Why frugality is overrated
Around the table as a kid, every now and then we would hear about malnourished overseas children, especially when we were getting urged to tuck in.
We would glance at each other, knowing full well that, if we didn’t eat those Brussels sprouts, there was no way they would ever be packed up in a chilly bin and shipped to those needy children anyway. Our eating or not didn’t have anything to do with Ethiopia or anywhere else.
The thing is, these days we can focus all we want on frugality, but we may not really be getting ahead financially. The two are as separate as those Brussels sprouts were from Ethiopia.
By now, skipping coffees to save money has become a cliché in personal finance. You can scrimp and save, but do those extra dollars ever get put to good use? Or do they just get absorbed back into the black hole of everyday spending?
Now, it’s quite satisfying when you get to the end of the grocery shopping and the receipt tells you in bold letters how much you’ve saved. Good job!
But we know that our brains also tend to use those savings as an excuse to buy more. We trimmed here, so now we can splurge there. (This can work the same way when we buy earth-friendly products too, unfortunately; we did our part there, so we can ease up a bit somewhere else…)
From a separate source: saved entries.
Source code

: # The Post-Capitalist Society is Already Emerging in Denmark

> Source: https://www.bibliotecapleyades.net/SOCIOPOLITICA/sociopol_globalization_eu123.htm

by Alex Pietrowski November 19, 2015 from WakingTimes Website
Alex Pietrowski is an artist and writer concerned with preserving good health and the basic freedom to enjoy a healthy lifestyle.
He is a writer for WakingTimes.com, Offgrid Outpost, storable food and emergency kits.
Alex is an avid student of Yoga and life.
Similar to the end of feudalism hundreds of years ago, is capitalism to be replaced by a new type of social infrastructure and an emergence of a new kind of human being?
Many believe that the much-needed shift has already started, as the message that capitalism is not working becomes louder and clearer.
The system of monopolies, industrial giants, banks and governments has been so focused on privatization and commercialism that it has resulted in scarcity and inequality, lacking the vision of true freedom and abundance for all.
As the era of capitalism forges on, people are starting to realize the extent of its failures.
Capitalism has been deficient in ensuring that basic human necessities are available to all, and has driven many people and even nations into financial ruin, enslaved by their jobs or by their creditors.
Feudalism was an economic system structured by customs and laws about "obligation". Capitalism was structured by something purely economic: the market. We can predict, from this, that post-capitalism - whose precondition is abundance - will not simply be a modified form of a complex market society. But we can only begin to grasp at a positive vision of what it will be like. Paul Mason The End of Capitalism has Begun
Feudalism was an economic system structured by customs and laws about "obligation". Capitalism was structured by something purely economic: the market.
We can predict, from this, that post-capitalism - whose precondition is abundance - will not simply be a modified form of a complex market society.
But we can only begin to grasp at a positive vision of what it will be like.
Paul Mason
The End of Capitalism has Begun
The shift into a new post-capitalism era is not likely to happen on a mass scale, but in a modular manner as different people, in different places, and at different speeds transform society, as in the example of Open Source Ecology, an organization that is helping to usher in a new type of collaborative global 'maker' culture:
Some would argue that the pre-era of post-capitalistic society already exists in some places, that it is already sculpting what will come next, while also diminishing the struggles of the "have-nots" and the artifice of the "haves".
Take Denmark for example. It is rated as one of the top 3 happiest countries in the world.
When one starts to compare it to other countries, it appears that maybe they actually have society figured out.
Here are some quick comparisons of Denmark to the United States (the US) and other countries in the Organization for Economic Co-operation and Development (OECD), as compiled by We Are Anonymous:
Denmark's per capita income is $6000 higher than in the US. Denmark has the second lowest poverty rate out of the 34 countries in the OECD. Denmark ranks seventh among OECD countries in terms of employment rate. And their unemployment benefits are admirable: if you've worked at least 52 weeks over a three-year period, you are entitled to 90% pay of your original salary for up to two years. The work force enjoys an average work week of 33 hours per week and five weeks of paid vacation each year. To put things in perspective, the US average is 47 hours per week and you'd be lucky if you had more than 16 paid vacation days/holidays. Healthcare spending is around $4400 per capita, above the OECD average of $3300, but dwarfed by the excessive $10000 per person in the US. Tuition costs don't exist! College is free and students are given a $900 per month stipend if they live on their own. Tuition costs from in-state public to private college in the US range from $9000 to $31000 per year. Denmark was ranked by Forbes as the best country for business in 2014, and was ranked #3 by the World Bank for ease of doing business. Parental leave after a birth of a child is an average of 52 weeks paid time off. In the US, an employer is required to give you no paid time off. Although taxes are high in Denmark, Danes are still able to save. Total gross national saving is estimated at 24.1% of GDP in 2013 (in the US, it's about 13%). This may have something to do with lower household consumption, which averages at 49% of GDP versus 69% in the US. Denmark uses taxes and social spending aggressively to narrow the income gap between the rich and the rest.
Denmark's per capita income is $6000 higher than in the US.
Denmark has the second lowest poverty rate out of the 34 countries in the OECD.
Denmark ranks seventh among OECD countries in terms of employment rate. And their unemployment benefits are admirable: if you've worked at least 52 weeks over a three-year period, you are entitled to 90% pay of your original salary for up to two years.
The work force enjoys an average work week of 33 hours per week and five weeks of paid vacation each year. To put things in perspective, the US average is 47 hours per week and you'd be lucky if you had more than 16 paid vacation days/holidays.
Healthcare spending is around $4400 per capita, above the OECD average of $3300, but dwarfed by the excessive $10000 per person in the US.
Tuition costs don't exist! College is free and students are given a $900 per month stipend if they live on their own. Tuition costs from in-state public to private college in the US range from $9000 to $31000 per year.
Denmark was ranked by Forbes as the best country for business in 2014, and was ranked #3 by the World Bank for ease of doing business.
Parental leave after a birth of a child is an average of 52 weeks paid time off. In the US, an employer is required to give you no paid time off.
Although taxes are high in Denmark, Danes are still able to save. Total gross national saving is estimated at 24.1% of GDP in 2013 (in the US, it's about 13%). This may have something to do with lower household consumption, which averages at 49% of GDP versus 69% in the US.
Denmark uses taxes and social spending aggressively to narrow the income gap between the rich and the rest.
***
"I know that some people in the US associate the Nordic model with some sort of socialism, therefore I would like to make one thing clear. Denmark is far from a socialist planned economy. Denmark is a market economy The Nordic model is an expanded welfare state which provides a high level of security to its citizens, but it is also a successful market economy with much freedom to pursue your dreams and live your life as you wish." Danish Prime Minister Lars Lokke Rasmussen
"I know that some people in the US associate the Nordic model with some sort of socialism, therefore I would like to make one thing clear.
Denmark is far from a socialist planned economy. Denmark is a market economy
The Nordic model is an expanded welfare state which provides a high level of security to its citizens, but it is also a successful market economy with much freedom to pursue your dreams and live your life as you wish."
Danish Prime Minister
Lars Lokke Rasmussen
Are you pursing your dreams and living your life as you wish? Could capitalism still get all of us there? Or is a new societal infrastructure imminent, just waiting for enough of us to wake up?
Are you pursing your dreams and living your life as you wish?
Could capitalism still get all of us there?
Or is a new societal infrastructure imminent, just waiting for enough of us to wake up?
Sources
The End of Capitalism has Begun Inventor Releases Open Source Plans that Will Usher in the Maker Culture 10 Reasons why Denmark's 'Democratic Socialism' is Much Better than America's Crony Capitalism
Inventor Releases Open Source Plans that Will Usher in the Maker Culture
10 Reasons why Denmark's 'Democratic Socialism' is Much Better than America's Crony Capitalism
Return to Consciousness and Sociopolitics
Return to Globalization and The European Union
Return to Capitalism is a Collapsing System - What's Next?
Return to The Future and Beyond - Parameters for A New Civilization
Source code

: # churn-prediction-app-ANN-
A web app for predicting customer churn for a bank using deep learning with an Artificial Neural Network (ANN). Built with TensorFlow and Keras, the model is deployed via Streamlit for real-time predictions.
This is one of the ways that “loss leaders” work (those teaser rates used in advertising). We get pulled in to get the good deal, and then we end up coming out with much more than we ever intended.
This sort of thing happens with the big money choices we make too, like where we live or what we drive. When we came into a great deal one time and were able to save tons on rent over a year, I ended up justifying all sorts of new expenses because I wasn’t paying so much!
All of this confirms why “paying yourself first” each time money comes in works so well. To really gauge if you’re getting ahead, your finances need to be growing. Try this net worth calculator and see if you are trending up… or just treading water.